# Teks yang diberikan
----
ETIKA KONSUMSI DALAM ISLAM
Perilaku
konsumsi seringkali dipandang sebagai homogenisasi atau heterogenisasi budaya
global. Homogenisasi dapat diartikan bahwa budaya lokal akan terkooptasi oleh
budaya global atau justru yang terjadi sebaliknya. Budaya lokal akan semakin
menunjukkan eksistensinya di tengah berkembangnya budaya global. Perubahan
perilaku konsumsi seringkali dipandang sebagai hal yang negatif, menjadi
kambing hitam dalam beberapa hal termasuk terdegradasinya budaya lokal, budaya
bangsa maupun budaya Islam.
Sebagaimana
dalam ilmu ekonomi konvensional, bahwa motif perilaku konsumsi dikenal dua
macam, yaitu motif internal (dari diri manusia) dan motif ekstenal (dari luar
diri manusia), demikian juga dalam Islam terdapat apa yang disebut motif
internal dan eksternal dalam konsumsi.
1. Motif Internal.
Adapun motif internal yang
dimaksud adalah motif yang tumbuh dalam diri seorang muslim dalam bentuk ingin
selalu hidup sehat dan kuat. Motif ini didasarkan pada hadis Nabi saw. berikut
ini:
Dari Anas, ia berkata, Rasulullah
saw. bersabda: Orang mukmin yang
kuat lebih baik dan lebih disukai
Allah dari pada orang mukmin yang
lemah (H. R. Ahmad).
2. Motif Eksternal
Sedangkan motif eksternal yang
dimaksud adalah sebuah motif dari luar diri manusia dalam bentuk ingin memenuhi
kebutuhan kenyamanan dari pelakunya dan secara sosiologis ingin mendapatkan
penilaian positif (visualitas estetik) dari orang lain atau publik. Motif ini
merupakan motif yang secara syar'I termasuk absah dan positif. Motif ini didasarkan
pada hadis Nabi
saw.
berikut:
Dari Abdullah bin Mas’ud, ia berkata, Rasulullah saw. bersabda: tidak akan masuk surga orang yang di dalam hatinya terdapat kesombongan walau hanya sekecil atom (dzarrah). Seorang laki-laki berkata: bahwa sesungguhnya bagaimana halnya seorang laki-laki yang memakai baju dan sepatu/sandal yang bagus. Rasulullah berkata: bahwa sesungguhnya Allah itu indah dan menyukai yang indah. Kesombongan itu mengenyahkan kebenaran dan merendahkan manusia - (H.R. Muslim).
Seperti dirasakan
dan disaksikan dalam kehidupan seharihari, bahwa hidup sehat dan kuat mutlak
harus ditopang oleh perilaku konsumsi, baik perilaku konsumsi yang berkaitan
sandang maupun pangan ataupun papan. Bahkan perilaku konsumsi itu telah diatur
dalam Islam sedemikian rupa guna mencapai tingkat kesehatan dan kekuatan yang
prima. Demikian juga halnya kehidupan yang ditopang oleh fasilitas yang baik
atau bagus, akan mendatangkan perilaku hidup yang baik dan bagus pula, baik
perilaku itu bersifat perilaku keagamaan maupun bersifat perilaku keduniaan.
----
(Entri tersimpan)
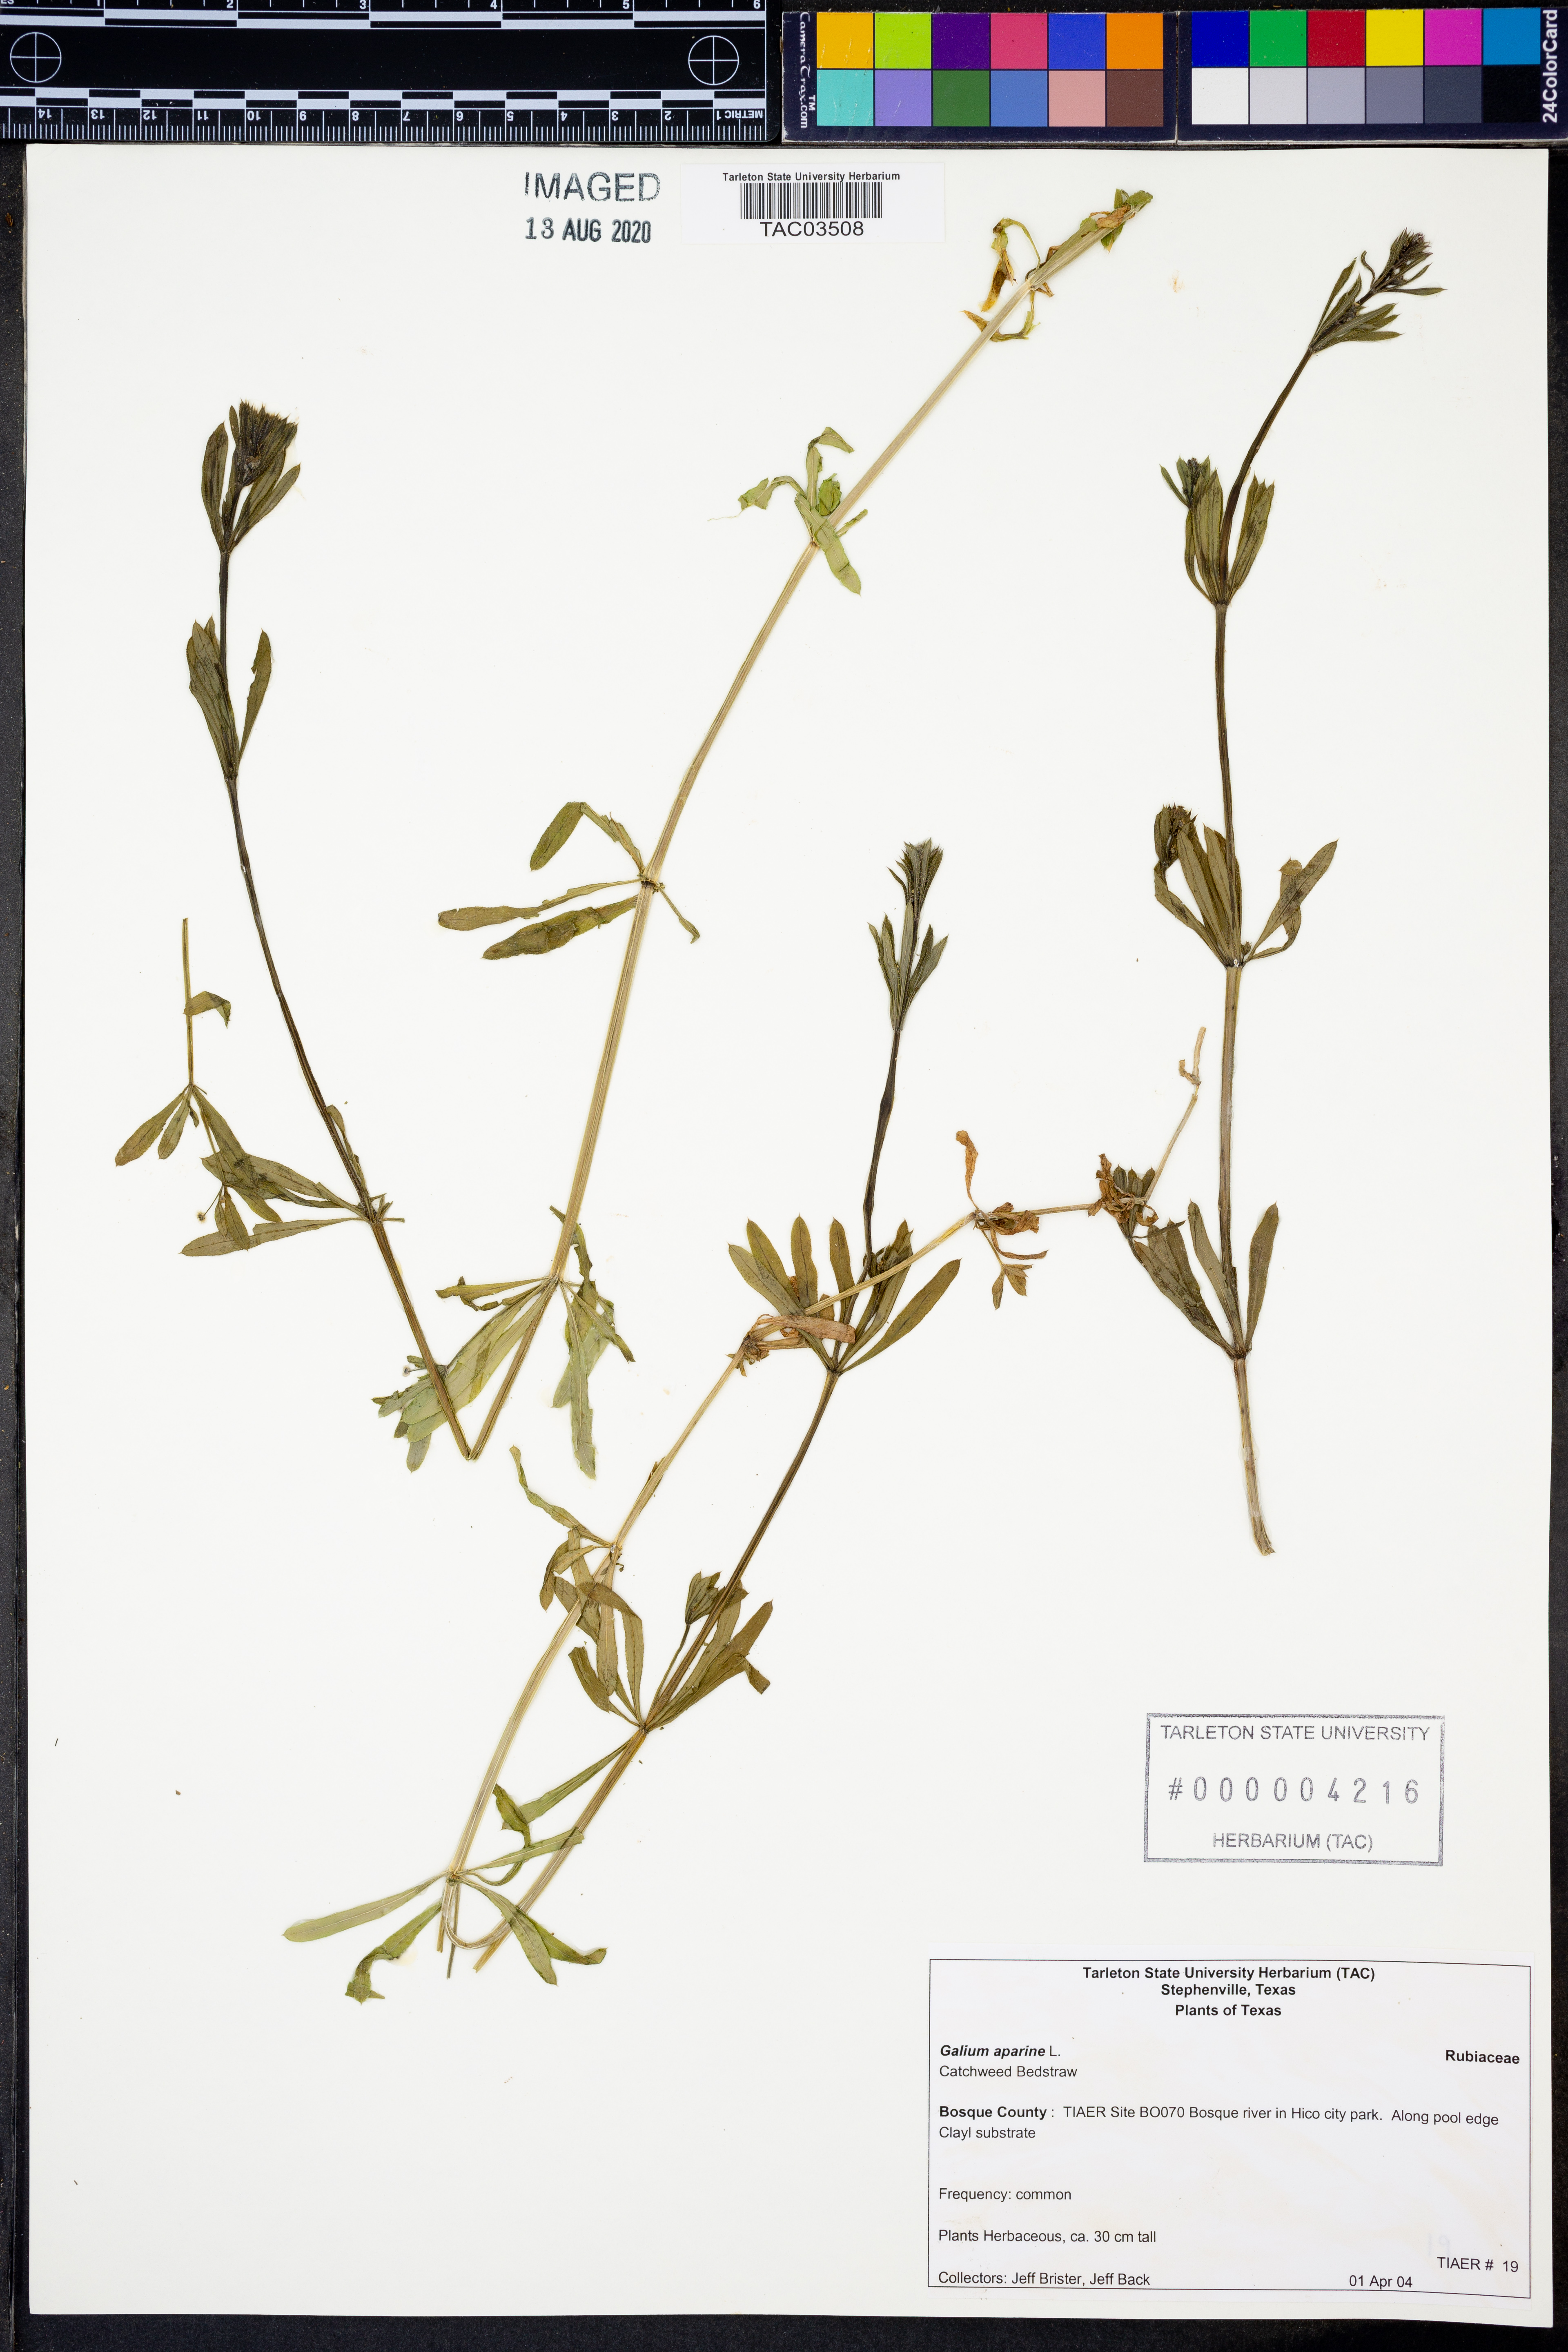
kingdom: Plantae
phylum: Tracheophyta
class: Magnoliopsida
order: Gentianales
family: Rubiaceae
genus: Galium
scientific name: Galium aparine
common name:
----
# Soal
• A. Tentukan apakah setiap pernyataan berikut sesuai dengan teks tentang etika konsumsi dalam Islam. Jawab ya atau tidak, lalu kutip kata-kata teks yang menentukan jawabannya. (i) Hadis yang menjadi dasar motif internal diriwayatkan oleh Ahmad. (ii) Motif eksternal dinilai tidak absah secara syar'i. (iii) Hadis tentang kesombongan diriwayatkan dari Anas.
• B. Teruskan teks tentang etika konsumsi dalam Islam mulai setelah kalimat terakhirnya.

# Jawaban berurutan
• A.
(i) Ya: "Orang mukmin yang kuat lebih baik dan lebih disukai Allah dari pada orang mukmin yang lemah (H. R. Ahmad)."
(ii) Tidak: "Motif ini merupakan motif yang secara syar'I termasuk absah dan positif."
(iii) Tidak: "Dari Abdullah bin Mas’ud, ia berkata, Rasulullah saw. bersabda: tidak akan masuk surga orang yang di dalam hatinya terdapat kesombongan walau hanya sekecil atom (dzarrah)."

• B.
H.
PERILAKU KONSUMSI DALAM PANDANGAN
EKONOMI ISLAM
Islam
sebagai pedoman hidup mengatur segenap perilaku manusia dalam memenuhi
kebutuhan hidupnya. Demikian pula masalah konsumsi, Islam mengatur bagaimana
manusia bisa melakukan kegiatan-kegiatan konsumsi yang membawa manusia berguna
bagi kemaslahatan hidupnya. Islam telah mengatur jalan hidup manusia melalui
Alquran dan Hadis, supaya manusia di jauhkan dari sifat yang hina karena
perilaku konsumsinya. Perilaku konsumsi yang sesuai dengan ketentuan Allah dan
Rasulullah saw. akan menjamin kehidupan manusia yang lebih sejahtera. Seorang
muslim dalam berkonsumsi didasarkan atas beberapa pertimbangan:
Pertama,
Manusia tidak kuasa sepenuhnya mengatur detail permasalahan ekonomi masyarakat
atau Negara, bahkan manusia tidak dapat memaksakan cara pemenuhan hidup orang
lain kepada dirinya ataupun sebaliknya. Terselenggaranya keberlangsungan hidup
manusia diatur oleh Allah swt. dalam Q.S. al-Waqi’ah (56): 68-69. Maka
Terangkanlah kepadaku tentang air yang kamu minum. Kamukah yang menurunkannya
atau kamikah yang menurunkannya?
Kedua,
dalam konsep Islam kebutuhan yang membentuk pola konsumsi seorang muslim, sebab
pola konsumsi yang didasarkan atas kebutuhan akan menghindari pengaruhpengaruh
pola konsumsi yang tidak perlu. Dalam Q.S. Āli ’Imrān (3):180 dijelaskan:
Sekali-kali janganlah orang-orang yang bakhil dengan
harta yang Allah berikan kepada mereka dari karunia-Nya menyangka, bahwa
kebakhilan itu baik bagi mereka. Sebenarnya kebakhilan itu adalah buruk bagi
mereka. harta yang mereka bakhilkan itu akan dikalungkan kelak di lehernya di
hari kiamat. dan kepunyaan Allah-lah segala warisan (yang ada) di langit dan di
bumi. dan Allah mengetahui apa yang kamu kerjakan.
Ketiga,
Perilaku konsumsi dalam pandangan Islam akan melihat bagaimana suasana
psikologi orang lain. Dengan konsep ini maka Islam menjamin terbangunnya
pembangunan masyarakat yang berkeadilan, terhindar dari kesenjangan sosial atau
diskriminasi sosial. Q.S. al-Nisā (4): 29 menjelaskan:
Hai orang-orang yang beriman, janganlah kamu saling memakan harta sesamamu dengan jalan yang batil, kecuali dengan jalan perniagaan yang berlaku dengan suka sama-suka di antara kamu. dan janganlah kamu membunuh dirimu; Sesungguhnya Allah adalah maha penyayang kepadamu.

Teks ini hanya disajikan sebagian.